第8話 ぜんぶ、私がこわした――環1


「おとなりのあの子、変わってるわね」


 カズママがそう言っているのを、たまきは聞いたことがあった。


 幼稚園にいたときだったと思う。

 それはだれあろう自分のことで、こころにトゲを埋めこむようなその口調から、自分がカズママから好ましく思われていないことを知った。


 カズママというのは、カズヒトのお母さんのことで、本人が周囲に自分をカズママと呼ぶよういた。

 おばさんと、呼ばれるのがイヤだったのではないかと、近所のおばさんたちがウワサしているのを聞いたことがあるが、事実がどうだったのかはわからない。


 環は、ごくちいさいころから周囲に「なんで」を連発するこどもだった。


 気になったことがあれば、とにかく口に出して聞いてしまう。

 カズママに言ったときも、笑顔をくずしはしなかったが、「私はわからないから、自分のパパかママに聞いてみて」といなされた。

 環はあとになって、内心では面倒に感じていたのかもしれないと、思い出すことがときどきあった。
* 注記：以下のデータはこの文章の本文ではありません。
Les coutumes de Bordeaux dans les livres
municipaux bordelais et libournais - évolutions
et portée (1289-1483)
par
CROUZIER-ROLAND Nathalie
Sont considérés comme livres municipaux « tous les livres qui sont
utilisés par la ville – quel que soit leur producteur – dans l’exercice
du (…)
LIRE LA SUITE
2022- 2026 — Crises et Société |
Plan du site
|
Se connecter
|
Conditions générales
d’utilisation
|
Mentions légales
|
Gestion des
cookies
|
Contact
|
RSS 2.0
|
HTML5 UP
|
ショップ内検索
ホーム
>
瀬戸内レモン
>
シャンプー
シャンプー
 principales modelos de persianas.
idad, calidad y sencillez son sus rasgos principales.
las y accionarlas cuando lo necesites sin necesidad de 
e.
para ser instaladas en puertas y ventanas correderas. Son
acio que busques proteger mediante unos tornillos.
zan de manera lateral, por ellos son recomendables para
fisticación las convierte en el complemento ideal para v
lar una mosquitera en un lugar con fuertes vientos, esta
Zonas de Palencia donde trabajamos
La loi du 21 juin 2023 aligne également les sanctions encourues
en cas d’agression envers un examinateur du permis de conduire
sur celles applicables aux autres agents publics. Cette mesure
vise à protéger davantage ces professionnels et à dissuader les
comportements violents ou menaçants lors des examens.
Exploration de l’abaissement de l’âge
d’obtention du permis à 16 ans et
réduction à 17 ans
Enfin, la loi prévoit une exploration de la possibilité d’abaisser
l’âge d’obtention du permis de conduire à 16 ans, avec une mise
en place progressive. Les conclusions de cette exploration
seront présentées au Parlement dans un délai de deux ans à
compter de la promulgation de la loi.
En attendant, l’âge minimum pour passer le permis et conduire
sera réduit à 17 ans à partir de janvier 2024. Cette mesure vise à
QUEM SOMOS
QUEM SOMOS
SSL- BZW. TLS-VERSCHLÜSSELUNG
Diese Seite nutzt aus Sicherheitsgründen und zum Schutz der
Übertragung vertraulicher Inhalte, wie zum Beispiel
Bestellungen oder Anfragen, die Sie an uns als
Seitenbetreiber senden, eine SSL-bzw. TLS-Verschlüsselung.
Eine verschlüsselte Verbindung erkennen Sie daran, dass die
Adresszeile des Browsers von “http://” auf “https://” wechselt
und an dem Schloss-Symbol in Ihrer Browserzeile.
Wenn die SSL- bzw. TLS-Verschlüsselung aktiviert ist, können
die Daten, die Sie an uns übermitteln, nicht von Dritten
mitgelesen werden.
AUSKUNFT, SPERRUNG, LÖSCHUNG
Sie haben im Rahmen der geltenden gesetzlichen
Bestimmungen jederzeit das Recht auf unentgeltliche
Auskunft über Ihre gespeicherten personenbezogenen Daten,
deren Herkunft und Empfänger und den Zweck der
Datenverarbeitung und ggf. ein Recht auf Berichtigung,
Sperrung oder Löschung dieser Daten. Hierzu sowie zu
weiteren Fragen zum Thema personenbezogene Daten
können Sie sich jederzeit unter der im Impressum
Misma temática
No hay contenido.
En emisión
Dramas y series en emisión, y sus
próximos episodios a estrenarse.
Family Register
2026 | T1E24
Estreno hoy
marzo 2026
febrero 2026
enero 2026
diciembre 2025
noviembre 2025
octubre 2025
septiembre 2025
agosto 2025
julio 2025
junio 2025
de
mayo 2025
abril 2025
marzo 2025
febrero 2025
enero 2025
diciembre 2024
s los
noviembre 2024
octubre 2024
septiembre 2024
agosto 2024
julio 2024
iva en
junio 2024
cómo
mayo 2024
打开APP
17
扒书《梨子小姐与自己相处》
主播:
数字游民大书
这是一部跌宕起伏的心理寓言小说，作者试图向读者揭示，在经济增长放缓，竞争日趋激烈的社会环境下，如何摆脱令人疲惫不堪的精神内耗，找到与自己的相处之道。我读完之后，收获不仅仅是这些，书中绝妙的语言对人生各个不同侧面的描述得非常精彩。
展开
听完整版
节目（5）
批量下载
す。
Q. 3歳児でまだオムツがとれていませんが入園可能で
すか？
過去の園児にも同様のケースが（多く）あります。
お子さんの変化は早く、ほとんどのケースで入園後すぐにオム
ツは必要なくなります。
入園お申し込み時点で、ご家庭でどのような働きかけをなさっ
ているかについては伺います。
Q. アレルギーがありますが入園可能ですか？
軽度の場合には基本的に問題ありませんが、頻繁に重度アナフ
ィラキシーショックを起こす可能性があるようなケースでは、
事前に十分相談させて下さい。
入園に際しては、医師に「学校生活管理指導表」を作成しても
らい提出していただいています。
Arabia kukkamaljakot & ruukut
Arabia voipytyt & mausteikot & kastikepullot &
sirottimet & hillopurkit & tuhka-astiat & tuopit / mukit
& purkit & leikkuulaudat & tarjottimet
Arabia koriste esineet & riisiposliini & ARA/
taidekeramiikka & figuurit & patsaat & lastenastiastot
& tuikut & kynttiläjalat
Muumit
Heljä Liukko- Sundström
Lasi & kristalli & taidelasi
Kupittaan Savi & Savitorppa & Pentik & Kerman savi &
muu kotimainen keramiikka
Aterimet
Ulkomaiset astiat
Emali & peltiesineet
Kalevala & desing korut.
 それでも、父親同士の仲がよかったため、むかしから家族ぐるみで出かけることも多かったし、おたがいの家を行き来することもしゅっちゅうだった。

 ただ、カズママは外出のときひとりだけ来ないこともよくあった。


「あなた、行っておいてよ。あなたのお友達なんだから、私はいいでしょ」


 こどもたちのまえでも、夫婦のあいだでそのような問答がなされるのを、環はしばしば聞いた。


 小学3年生の終わりごろのことだった。

 環は、駅の近くにあったお城みたいな建物から、カズママと知らない男の人が車で出てくるのを見かけた。


 環は、


「カズママ、あのお城、なにがあるの? 私も行ってみたい!」


 と、目をかがやかせて、カズヒトや自分たち家族のまえでカズママに聞いてしまった瞬間を、そのときのおとなたちの空気がこおりつく瞬間を、いまでも鮮明におぼえている。



 歩いているとき、

 カーディガンに腕をとおすとき、

 おふろで髪を洗っているとき、

 夜、ベッドに横になって布団をかけたとき、

 生活のなかで、その瞬間をふと思い出してしまい、奇声をあげて髪をかきむしることがいまでもある。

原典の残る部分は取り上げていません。